AI Detector
A tool that claims to tell whether text was written by AI — and the peer-reviewed finding that they systematically flag non-native English speakers as machines.
When not to use it
- On people. Students, applicants, employees — the false positives are systematic, they concentrate on non-native speakers, and the consequences land on individuals.
- As evidence of anything. The output is a number with no established error rate on your population.
- To catch deliberate misuse. Paraphrasing defeats it, so it only catches people who weren't hiding.
Reach for something else instead
- Watermarking attacks provenance instead of detection — tractable, and only works where the generator cooperates.
- Content credentials (C2PA-style signing) prove what a thing is rather than guessing what it isn't.
- Assessment design is the real answer in education: oral defence, drafts, in-class work. Change the task, not the surveillance.
Sources & further reading
- Liang et al. (2023), GPT Detectors Are Biased Against Non-Native English Writers — Patterns; over half of non-native essays misclassified as AI, and simple prompting defeats detection.
- Sadasivan et al. (2023), Can AI-Generated Text Be Reliably Detected? — the theoretical bound; detection degrades toward random as models improve.
- Krishna et al. (2023), Paraphrasing Evades Detectors of AI-Generated Text — paraphrasing defeats every detector tested, including watermarking and retrieval defences.
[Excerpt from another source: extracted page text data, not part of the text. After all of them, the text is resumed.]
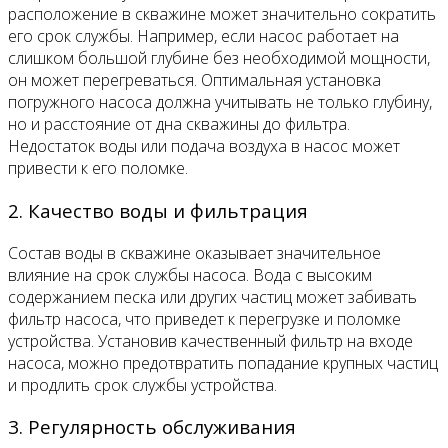
расположение в скважине может значительно сократить
его срок службы. Например, если насос работает на
слишком большой глубине без необходимой мощности,
он может перегреваться. Оптимальная установка
погружного насоса должна учитывать не только глубину,
но и расстояние от дна скважины до фильтра.
Недостаток воды или подача воздуха в насос может
привести к его поломке.
2. Качество воды и фильтрация
Состав воды в скважине оказывает значительное
влияние на срок службы насоса. Вода с высоким
содержанием песка или других частиц может забивать
фильтр насоса, что приведет к перегрузке и поломке
устройства. Установив качественный фильтр на входе
насоса, можно предотвратить попадание крупных частиц
и продлить срок службы устройства.
3. Регулярность обслуживания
Primary sources, listed so you can check the claims on this page rather than take them on trust.
Where people go wrong
- Treating a percentage as a probability. It is a classifier score with no calibration on your population, and the paper says its errors are systematic.
- Assuming false positives are random. They aren't — they concentrate on non-native English writers, which turns the tool into a discrimination mechanism with a number attached.
- Believing better detectors are coming. The theoretical result runs the other way: as models improve, detection provably degrades.